The motion of a planet in a circular orbit about a star obeys the equations of simple harmonic motion. If the orbit is observed edge-on, so the planet's motion appears to be onedimensional, the analogy is quite direct: The motion of the planet looks just like the motion of an object on a spring a) Use Kepler's Third Law of planetary motion to determine the "spring constant" for a planet in circular orbit around a star with period \(T\) b) When the planet is at the extremes of its motion observed edge-on, the analogous "spring" is extended to its largest displacement. Using the "spring" analogy, determine the orbital velocity of the planet.

Short answer

Answer: The "spring constant" for a planet in a circular orbit can be expressed as \(kx = M_p\frac{G M_s}{r^2}\), where \(k\) is the spring constant, \(x\) is the displacement, \(M_p\) is the mass of the planet, \(G\) is the gravitational constant, \(M_s\) is the mass of the star, and \(r\) is the radius of the orbit. When the planet is observed edge-on at the extremes of its motion, its orbital velocity remains unchanged and is given by the expression \(v^2 = G\frac{M_s}{r}\).

Step-by-step solution

Kepler's Third Law and deriving "spring constant"

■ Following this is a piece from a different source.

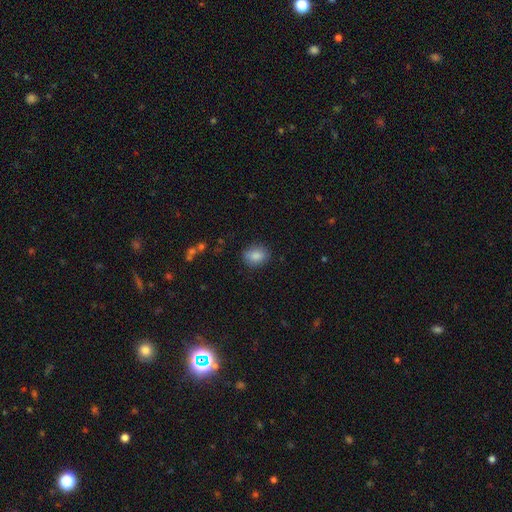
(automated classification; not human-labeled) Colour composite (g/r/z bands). It shows a smooth galaxy with no disk features (85%) that is in between round and cigar-shaped (50%). Merging: none (84%).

According to Kepler's Third Law, the square of the period of a planet is proportional to the cube of the semi-major axis of its orbit. Mathematically, this can be written as: $$ T^2 \propto a^3 $$ where \(T\) is the period of the orbit, and \(a\) is the semi-major axis of the orbit. For simplicity, let's consider the orbit to be circular, so \(a\) becomes the radius \(r\). To find the proportionality constant, we can use the gravitational force formula: $$ F_g = G\frac{M_p M_s}{r^2} $$ where \(F_g\) is the gravitational force between the planet (\(M_p\)) and the star (\(M_s\)), and \(G\) is the gravitational constant. Since the planet is following a circular orbit, the centripetal force is equal to the gravitational force. The centripetal force formula is given by: $$ F_c = M_p\frac{v^2}{r} $$ By equating both forces, we can find the orbital velocity \(v\): $$ G\frac{M_p M_s}{r^2} = M_p\frac{v^2}{r} $$ Now, let's find an expression for the "spring constant" using the analogy with Hooke's Law. We know that the force exerted by a spring is given by: $$ F = -kx $$ where \(k\) is the spring constant and \(x\) is the displacement from the equilibrium position. Equating this to the centripetal force, we get: $$ kx = M_p\frac{v^2}{r} $$ Now, we want to express \(k\) in terms of the orbital period \(T\). To do this, we'll first find an expression for the orbital velocity \(v\) in terms of \(T\) from the equation we derived earlier: $$ G\frac{M_p M_s}{r^2} = M_p\frac{v^2}{r} $$ From this equation, we can find that: $$ v^2 = G\frac{M_s}{r} $$ By substituting this expression for velocity into the equation for the "spring constant," we can find \(k\) in terms of \(T\): $$ kx = M_p\frac{G M_s}{r^2} $$

Finding the orbital velocity at the extremes of motion

From the "spring constant" equation: $$ kx = M_p\frac{G M_s}{r^2} $$ At the extremes of motion, the displacement \(x\) is equal to the radius \(r\). Hence, we can substitute \(x\) by \(r\): $$ kr = M_p\frac{G M_s}{r^2} $$ Now, we can solve for the orbital velocity \(v\) at this extreme point by recalling the centripetal force equation: $$ M_p\frac{v^2}{r} = kr $$ Substituting the "spring constant" we derived before: $$ M_p\frac{v^2}{r} = M_p\frac{G M_s}{r^2} $$ Finally, we find the orbital velocity when the planet is at the extremes of its motion: $$ v^2 = G\frac{M_s}{r} $$ which is the same expression we derived for the orbital velocity in general. Therefore, the orbital velocity of the planet at the extremes of its motion observed edge-on remains unchanged. In conclusion, the "spring constant" for a planet in a circular orbit with period \(T\) can be determined using Kepler's Third Law, and the orbital velocity of the planet remains the same at the extremes of its motion observed edge-on.

Key concepts

Understanding Simple Harmonic Motion

Simple harmonic motion (SHM) is a type of periodic motion where the restoring force is directly proportional to the displacement and acts in the direction opposite to that of displacement. Objects that exhibit simple harmonic motion oscillate about an equilibrium position, the location where the object naturally comes to rest.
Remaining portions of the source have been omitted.